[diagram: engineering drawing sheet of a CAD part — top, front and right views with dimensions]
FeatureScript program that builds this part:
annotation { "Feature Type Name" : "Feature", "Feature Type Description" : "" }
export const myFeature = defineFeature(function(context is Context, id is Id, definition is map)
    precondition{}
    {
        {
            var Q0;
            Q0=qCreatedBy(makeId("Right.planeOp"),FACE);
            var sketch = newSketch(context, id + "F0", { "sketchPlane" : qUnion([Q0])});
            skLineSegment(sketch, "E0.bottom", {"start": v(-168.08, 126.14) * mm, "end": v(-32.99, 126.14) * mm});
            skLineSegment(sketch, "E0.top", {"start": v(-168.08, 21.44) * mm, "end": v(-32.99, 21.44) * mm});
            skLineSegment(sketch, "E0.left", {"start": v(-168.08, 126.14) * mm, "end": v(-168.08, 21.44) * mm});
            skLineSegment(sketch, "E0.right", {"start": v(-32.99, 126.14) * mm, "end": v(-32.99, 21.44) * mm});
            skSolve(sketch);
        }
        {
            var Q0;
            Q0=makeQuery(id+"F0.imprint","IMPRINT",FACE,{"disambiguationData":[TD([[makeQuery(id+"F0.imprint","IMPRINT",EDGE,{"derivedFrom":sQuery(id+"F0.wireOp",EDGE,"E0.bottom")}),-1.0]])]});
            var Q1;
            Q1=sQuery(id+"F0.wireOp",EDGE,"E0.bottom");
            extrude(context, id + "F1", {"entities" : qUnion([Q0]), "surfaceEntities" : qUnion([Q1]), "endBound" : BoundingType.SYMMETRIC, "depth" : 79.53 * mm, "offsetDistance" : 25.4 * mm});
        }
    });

++++++++

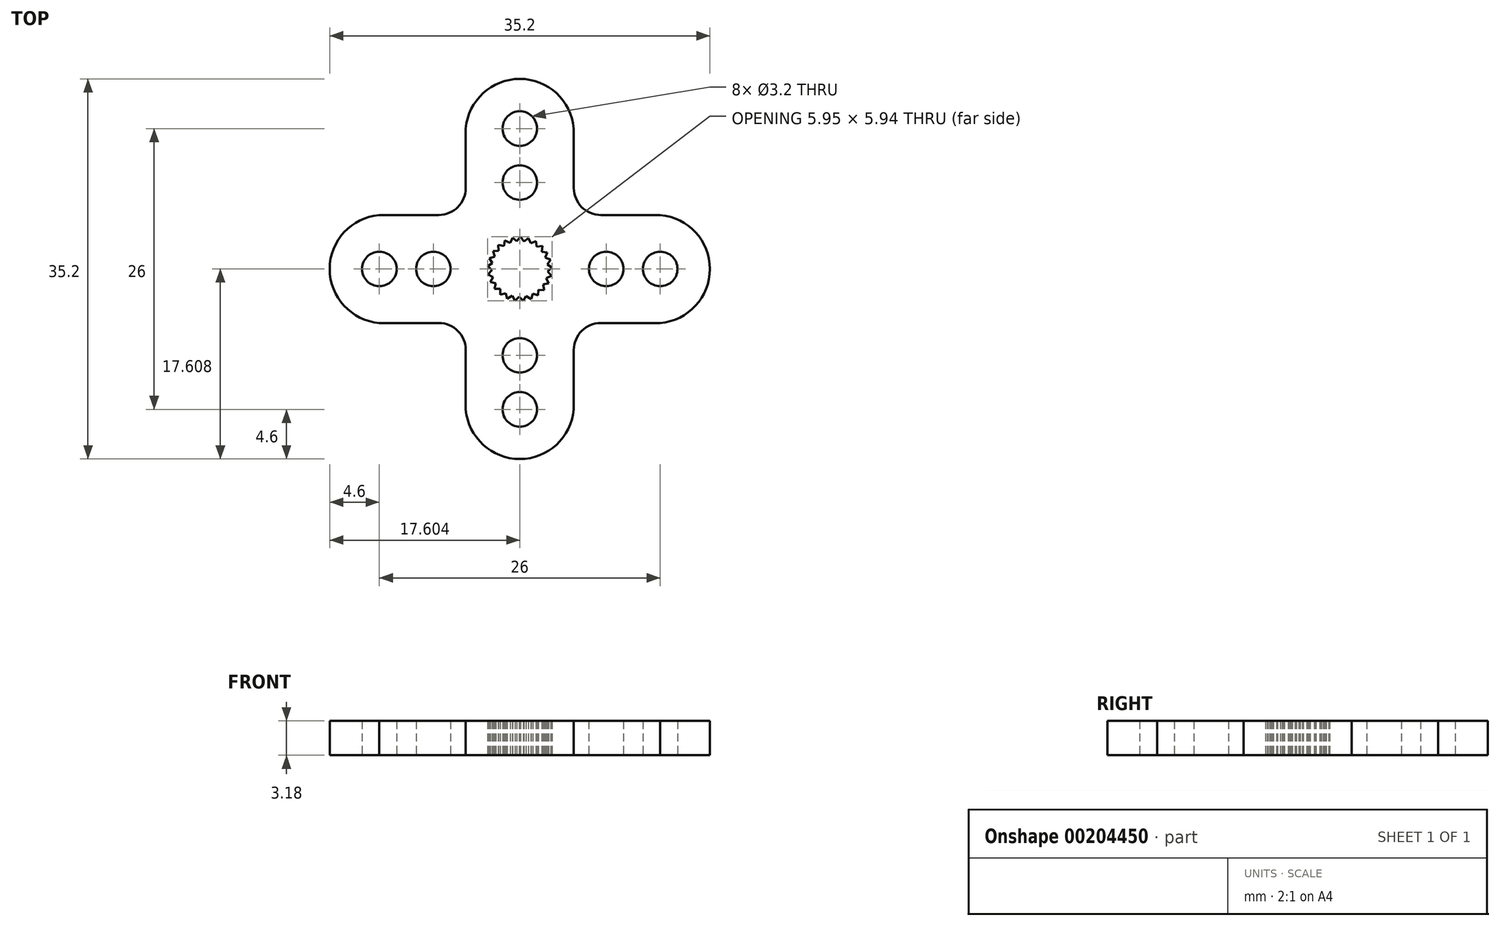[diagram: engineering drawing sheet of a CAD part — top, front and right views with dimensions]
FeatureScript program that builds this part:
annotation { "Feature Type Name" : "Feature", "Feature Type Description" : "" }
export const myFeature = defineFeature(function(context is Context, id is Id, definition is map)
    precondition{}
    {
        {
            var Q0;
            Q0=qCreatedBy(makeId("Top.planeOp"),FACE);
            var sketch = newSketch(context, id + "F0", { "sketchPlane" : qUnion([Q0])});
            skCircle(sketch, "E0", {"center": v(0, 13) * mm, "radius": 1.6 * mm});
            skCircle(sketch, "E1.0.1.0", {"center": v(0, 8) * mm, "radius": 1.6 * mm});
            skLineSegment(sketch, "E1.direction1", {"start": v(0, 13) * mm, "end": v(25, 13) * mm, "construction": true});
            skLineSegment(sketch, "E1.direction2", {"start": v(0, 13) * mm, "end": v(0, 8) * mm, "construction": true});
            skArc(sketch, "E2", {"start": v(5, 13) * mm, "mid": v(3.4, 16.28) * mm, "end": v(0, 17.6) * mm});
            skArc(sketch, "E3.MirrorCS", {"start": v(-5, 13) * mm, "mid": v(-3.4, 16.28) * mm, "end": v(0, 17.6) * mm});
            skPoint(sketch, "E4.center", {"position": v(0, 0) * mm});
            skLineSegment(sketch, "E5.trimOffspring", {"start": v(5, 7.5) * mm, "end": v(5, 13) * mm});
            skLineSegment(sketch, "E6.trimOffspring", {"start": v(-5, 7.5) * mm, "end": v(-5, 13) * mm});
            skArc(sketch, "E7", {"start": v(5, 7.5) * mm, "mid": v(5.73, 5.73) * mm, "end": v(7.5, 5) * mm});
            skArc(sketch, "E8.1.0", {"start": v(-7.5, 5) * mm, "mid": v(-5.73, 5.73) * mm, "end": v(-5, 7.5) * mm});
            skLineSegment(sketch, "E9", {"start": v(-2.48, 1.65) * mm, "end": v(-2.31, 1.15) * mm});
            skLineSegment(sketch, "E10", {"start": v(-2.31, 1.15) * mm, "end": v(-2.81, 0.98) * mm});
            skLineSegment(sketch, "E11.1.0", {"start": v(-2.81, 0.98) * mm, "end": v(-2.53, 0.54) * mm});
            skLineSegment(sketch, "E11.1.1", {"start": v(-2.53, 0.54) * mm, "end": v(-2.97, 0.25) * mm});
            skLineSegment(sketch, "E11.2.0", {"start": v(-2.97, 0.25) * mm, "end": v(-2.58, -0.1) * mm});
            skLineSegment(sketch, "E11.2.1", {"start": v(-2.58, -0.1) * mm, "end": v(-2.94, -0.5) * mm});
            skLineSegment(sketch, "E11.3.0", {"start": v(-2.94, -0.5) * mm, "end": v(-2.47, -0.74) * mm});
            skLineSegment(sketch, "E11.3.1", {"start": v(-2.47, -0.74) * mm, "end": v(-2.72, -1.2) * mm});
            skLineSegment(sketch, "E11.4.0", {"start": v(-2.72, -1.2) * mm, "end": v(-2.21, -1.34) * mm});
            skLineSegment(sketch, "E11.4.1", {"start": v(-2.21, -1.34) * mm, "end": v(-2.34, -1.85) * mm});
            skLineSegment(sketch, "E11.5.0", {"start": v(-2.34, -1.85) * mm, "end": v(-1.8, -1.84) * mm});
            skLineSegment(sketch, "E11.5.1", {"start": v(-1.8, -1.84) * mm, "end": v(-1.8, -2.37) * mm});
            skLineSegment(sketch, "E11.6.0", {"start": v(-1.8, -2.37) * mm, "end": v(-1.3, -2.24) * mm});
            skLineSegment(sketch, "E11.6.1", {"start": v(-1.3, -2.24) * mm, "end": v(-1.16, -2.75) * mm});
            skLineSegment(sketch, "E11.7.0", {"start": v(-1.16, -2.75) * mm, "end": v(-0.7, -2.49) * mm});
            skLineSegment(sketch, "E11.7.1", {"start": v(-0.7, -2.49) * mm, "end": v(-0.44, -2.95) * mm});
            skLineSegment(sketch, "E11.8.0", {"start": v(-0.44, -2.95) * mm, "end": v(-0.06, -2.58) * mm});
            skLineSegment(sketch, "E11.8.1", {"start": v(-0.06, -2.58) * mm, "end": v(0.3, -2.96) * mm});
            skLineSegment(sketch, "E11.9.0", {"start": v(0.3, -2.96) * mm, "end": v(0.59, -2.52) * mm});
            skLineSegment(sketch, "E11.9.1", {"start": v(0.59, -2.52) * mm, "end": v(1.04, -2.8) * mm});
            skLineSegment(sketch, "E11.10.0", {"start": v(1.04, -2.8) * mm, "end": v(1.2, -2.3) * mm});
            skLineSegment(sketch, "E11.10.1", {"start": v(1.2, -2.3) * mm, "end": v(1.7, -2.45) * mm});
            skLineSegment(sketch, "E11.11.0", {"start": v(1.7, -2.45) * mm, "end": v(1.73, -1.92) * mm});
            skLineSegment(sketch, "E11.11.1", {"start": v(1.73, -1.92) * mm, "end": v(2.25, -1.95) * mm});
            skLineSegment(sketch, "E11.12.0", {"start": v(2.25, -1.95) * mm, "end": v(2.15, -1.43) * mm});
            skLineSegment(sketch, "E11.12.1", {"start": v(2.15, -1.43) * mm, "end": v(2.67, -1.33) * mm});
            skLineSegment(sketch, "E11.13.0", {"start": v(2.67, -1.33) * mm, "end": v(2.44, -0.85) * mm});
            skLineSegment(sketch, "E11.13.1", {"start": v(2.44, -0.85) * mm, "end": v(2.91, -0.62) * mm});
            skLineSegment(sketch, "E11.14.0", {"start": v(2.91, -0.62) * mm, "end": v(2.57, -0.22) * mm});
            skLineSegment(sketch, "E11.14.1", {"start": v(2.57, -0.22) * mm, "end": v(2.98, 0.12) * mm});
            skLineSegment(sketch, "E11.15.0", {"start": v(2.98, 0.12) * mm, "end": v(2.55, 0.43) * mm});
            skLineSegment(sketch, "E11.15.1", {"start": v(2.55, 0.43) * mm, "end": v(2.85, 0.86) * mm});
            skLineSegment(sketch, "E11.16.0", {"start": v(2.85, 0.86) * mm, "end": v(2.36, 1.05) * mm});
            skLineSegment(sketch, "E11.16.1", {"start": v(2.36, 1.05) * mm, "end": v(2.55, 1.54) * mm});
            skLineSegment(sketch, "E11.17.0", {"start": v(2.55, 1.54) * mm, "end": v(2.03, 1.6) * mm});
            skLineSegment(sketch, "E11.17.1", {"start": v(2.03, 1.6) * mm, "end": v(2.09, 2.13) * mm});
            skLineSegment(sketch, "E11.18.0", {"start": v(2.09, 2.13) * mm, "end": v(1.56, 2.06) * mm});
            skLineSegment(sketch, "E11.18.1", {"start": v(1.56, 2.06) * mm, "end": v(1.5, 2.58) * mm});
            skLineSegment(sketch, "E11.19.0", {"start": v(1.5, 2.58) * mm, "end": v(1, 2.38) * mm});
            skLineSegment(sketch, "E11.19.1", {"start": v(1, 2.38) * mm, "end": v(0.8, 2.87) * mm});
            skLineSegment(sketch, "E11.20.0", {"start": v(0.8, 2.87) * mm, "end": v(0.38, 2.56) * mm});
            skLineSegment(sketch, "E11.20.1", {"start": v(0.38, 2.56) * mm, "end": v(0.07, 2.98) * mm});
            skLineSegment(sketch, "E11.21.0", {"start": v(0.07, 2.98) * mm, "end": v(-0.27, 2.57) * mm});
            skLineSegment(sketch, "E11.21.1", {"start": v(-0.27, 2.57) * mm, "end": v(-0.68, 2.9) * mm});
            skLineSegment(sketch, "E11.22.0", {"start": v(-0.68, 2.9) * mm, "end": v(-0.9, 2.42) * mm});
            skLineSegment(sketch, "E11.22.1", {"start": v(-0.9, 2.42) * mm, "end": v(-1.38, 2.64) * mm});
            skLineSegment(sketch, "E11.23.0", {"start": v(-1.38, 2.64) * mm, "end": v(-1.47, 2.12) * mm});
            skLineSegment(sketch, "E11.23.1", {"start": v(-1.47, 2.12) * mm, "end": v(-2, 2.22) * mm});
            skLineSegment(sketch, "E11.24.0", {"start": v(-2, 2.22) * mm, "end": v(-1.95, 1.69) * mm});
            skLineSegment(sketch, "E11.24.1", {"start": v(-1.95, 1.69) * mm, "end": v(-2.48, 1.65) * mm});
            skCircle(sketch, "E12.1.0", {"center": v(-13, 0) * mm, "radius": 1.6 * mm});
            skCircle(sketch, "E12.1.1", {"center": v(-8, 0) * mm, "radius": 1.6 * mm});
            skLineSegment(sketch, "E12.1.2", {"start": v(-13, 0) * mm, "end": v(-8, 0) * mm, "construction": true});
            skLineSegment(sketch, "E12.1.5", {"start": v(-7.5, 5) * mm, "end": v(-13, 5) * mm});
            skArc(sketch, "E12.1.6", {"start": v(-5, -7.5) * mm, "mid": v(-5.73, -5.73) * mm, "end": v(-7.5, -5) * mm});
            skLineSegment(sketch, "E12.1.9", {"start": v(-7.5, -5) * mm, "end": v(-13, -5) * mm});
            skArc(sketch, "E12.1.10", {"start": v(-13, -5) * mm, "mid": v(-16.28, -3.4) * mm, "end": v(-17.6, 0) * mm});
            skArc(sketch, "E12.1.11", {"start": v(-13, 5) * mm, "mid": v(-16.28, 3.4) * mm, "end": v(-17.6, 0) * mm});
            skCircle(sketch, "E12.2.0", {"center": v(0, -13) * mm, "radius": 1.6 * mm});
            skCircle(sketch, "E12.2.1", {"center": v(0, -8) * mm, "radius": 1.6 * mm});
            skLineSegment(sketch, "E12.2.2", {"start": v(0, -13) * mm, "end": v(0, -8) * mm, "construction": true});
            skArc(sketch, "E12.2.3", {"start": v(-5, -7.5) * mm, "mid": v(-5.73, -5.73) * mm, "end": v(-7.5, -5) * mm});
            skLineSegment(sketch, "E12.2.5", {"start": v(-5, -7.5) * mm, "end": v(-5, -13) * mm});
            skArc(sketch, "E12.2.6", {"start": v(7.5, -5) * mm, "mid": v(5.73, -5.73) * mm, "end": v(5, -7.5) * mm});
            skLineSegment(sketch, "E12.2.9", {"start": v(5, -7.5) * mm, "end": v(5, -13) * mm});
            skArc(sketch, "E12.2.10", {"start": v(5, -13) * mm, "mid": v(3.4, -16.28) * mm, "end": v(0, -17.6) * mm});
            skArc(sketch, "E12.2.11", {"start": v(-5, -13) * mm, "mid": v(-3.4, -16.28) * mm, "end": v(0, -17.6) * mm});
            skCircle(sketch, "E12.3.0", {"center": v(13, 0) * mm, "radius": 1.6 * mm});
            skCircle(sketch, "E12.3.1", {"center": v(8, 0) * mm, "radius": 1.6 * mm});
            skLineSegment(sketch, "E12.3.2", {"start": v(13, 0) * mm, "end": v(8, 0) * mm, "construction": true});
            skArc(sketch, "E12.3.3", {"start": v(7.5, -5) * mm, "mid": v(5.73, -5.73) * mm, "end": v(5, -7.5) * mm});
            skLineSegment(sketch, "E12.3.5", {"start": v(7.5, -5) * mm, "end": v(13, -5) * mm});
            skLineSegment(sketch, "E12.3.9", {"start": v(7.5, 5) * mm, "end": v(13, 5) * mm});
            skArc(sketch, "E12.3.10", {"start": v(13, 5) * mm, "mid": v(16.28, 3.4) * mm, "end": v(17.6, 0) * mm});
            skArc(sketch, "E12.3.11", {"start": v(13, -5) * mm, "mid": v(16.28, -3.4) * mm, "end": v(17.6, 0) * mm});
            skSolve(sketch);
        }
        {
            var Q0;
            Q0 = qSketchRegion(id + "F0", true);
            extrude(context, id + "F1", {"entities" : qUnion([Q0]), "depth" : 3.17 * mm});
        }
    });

++++++++

* Your goal
How many lines in the records above contain the string "wireOp"? Case counts, and give only the number.

* Output
2